* Begin Passage to read *

On June 11, the Company borrowed $5,000 from a related-party entity. Pursuant to the terms of the note, the principal accrues interest at a rate of five percent per annum, is unsecured, and was due in full on June 11, 2016. Subsequent to the initial borrowing the Company borrowed an additional $57,500 from the same lender under the same terms. On July 25, 2016 the Company paid $40,000 against the outstanding principal of the notes. Accrued interest totaling $1,340 was forgiven at the time of payment, and recorded as additional paid-in capital. At December, 2017 the total outstanding principal balance due to the lender was $22,500, and aggregate accrued interest on the notes totaled $1,587.

* End Passage to read *

*Exercises*.
A – Please return the stretch of the note about the related-party loan from "On June 11, the" through "notes totaled $1,587.", word for word.
B – Condense the paragraph of the note about the related-party loan that opens with "On June 11, the Company borrowed" into a short bulleted list that keeps its main facts.
C – Write what comes next in the note about the related-party loan, starting after its final sentence.
These items have nothing to do with the work on the note about the related-party loan.

* Begin Listed records *

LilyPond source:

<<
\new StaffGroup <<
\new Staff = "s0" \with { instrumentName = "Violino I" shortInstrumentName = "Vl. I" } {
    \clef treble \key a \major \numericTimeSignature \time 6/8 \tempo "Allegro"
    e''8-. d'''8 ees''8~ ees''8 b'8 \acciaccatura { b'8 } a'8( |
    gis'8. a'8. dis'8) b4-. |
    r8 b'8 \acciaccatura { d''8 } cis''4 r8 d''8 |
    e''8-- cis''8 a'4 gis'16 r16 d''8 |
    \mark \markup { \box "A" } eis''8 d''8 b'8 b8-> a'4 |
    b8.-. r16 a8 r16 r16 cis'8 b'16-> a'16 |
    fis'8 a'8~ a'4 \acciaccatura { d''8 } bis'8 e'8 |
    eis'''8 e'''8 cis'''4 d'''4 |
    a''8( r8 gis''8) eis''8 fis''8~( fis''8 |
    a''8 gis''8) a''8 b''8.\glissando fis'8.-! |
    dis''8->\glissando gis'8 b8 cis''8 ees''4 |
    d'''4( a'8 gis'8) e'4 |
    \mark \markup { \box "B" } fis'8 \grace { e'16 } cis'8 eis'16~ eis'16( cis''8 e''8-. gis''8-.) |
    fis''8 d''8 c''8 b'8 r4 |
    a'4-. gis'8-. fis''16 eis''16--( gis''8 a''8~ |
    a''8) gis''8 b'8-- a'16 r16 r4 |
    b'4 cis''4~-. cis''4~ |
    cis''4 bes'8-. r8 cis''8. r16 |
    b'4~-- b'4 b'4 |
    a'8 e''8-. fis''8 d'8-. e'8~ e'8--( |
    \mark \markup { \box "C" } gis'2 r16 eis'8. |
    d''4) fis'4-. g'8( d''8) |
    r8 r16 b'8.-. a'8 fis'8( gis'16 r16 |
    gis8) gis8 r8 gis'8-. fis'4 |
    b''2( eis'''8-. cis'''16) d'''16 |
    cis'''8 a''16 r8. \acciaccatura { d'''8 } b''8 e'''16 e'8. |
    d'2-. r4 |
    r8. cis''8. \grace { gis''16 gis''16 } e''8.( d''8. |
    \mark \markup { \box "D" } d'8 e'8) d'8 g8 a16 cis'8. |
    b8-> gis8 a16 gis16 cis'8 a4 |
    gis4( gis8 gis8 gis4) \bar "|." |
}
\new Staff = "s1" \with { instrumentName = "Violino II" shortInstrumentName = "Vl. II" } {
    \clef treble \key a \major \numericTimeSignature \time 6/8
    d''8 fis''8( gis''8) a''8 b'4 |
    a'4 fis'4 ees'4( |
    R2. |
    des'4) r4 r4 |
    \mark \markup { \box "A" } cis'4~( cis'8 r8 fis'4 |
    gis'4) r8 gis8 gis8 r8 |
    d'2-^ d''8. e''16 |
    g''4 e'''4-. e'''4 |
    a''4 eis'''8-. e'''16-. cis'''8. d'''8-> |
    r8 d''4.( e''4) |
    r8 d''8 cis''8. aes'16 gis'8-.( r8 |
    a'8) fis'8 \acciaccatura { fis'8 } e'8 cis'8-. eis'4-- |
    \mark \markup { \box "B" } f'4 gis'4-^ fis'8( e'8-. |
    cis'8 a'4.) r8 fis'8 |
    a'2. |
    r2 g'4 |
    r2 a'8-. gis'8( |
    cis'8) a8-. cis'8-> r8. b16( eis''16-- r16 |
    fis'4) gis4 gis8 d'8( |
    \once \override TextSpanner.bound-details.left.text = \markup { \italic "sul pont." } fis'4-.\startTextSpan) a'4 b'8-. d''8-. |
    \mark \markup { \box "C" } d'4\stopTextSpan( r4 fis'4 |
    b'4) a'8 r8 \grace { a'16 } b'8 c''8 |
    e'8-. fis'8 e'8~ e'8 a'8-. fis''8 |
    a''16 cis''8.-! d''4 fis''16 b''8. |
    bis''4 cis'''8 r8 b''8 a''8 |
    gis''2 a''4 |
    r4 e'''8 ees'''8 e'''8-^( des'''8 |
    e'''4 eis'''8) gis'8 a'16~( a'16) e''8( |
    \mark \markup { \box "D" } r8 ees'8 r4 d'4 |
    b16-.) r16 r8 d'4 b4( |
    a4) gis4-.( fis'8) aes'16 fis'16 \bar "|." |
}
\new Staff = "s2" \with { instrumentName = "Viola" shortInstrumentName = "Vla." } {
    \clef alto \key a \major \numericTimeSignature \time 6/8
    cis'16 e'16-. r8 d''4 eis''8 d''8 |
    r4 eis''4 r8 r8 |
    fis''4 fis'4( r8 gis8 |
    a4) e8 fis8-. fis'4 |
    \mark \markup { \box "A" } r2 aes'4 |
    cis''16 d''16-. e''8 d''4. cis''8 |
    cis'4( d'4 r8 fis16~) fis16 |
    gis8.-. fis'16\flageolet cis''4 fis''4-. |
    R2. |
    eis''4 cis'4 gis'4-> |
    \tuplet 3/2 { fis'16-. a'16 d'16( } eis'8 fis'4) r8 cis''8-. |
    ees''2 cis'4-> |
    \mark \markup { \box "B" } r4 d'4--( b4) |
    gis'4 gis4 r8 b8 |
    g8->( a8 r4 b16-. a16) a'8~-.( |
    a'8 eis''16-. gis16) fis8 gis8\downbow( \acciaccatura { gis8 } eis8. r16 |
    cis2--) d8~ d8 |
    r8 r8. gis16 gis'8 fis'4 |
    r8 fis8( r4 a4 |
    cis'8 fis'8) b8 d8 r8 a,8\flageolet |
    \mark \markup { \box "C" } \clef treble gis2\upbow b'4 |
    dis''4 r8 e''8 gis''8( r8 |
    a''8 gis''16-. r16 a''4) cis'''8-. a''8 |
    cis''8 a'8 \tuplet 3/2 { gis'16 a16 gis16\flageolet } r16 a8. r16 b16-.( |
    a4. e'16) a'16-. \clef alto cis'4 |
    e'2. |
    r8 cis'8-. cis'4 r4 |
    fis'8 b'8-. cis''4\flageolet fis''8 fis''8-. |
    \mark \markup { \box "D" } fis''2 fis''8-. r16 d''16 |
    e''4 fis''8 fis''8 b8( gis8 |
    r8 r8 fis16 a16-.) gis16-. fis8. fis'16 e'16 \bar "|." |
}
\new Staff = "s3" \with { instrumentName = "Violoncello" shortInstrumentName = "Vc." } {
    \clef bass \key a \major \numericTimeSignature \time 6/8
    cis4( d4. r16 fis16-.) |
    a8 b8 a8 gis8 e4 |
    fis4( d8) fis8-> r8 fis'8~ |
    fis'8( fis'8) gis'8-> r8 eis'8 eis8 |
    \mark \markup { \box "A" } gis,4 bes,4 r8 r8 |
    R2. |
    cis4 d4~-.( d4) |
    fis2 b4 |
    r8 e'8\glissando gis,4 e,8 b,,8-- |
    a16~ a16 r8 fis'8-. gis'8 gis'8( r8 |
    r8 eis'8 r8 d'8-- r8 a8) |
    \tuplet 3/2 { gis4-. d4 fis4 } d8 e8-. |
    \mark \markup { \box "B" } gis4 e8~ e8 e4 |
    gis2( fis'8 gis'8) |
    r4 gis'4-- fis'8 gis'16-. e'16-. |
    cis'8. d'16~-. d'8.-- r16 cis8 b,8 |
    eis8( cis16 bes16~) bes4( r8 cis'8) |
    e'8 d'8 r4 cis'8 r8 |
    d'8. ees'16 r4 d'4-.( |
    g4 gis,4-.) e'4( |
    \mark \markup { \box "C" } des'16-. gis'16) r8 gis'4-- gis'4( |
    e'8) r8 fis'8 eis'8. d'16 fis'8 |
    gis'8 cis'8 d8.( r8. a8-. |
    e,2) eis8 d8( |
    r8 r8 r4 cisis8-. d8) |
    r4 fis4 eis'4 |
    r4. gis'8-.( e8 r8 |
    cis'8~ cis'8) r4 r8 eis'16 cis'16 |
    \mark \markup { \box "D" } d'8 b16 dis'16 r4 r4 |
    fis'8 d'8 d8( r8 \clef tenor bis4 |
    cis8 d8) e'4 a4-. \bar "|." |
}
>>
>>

* End Listed records *

*Responses in order*.
A –
On June 11, the Company borrowed $5,000 from a related-party entity. Pursuant to the terms of the note, the principal accrues interest at a rate of five percent per annum, is unsecured, and was due in full on June 11, 2016. Subsequent to the initial borrowing the Company borrowed an additional $57,500 from the same lender under the same terms. On July 25, 2016 the Company paid $40,000 against the outstanding principal of the notes. Accrued interest totaling $1,340 was forgiven at the time of payment, and recorded as additional paid-in capital. At December, 2017 the total outstanding principal balance due to the lender was $22,500, and aggregate accrued interest on the notes totaled $1,587.

B –
- The Company borrowed $5,000 from a related-party entity on June 11.
- The note was unsecured, accrued interest at five percent per year and was due in full on June 11, 2016.
- The Company later borrowed another $57,500 from the same lender on the same terms.
- On July 25, 2016, it paid $40,000 of principal. The lender forgave $1,340 of accrued interest, which was recorded as additional paid-in capital.
- At December 2017, the outstanding principal was $22,500 and accrued interest totaled $1,587.

C –
On May 6, 2015 the Company borrowed $5,000 from an unrelated third-party entity. The note, accrued interest at a rate of five percent per annum, was unsecured, and was due in full on May 6, 2016. On July 25, 2015 the note, inclusive of all unpaid principal and interest, was transferred to and assumed by a different related party entity. On July 25, 2016 the Company repaid the full $5,000 principal balance due under the terms of the note. Accrued interest on the note totaling $305 was forgiven at the time of payment, and recorded as additional paid-in capital. During the year ended December 31, 2017, the Company borrowed an additional $10,000 from the same entity. This note accrues interest at a rate of five percent per annum, and is due twelve months from the note date. As of December 31, 2017, accrued interest on the note totaled $153.

 

On March 7, 2016 the Company borrowed $10,000 from a related-party. Pursuant to the terms of the note the principal accrues interest at a rate of five percent per annum, is unsecured, and is due in full on May 6, 2017. On May 2, 2016 the Company borrowed an additional $4,000 under the same terms. On October 4, 2016 the Company borrowed an additional $25,000 under the same terms. During the year ended December 31, 2017, the Company borrowed an additional $10,000 under the same terms. At December, 2017 the aggregate principal balance of the notes totaled $49,000 and aggregate accrued interest on the notes totaled $3,205.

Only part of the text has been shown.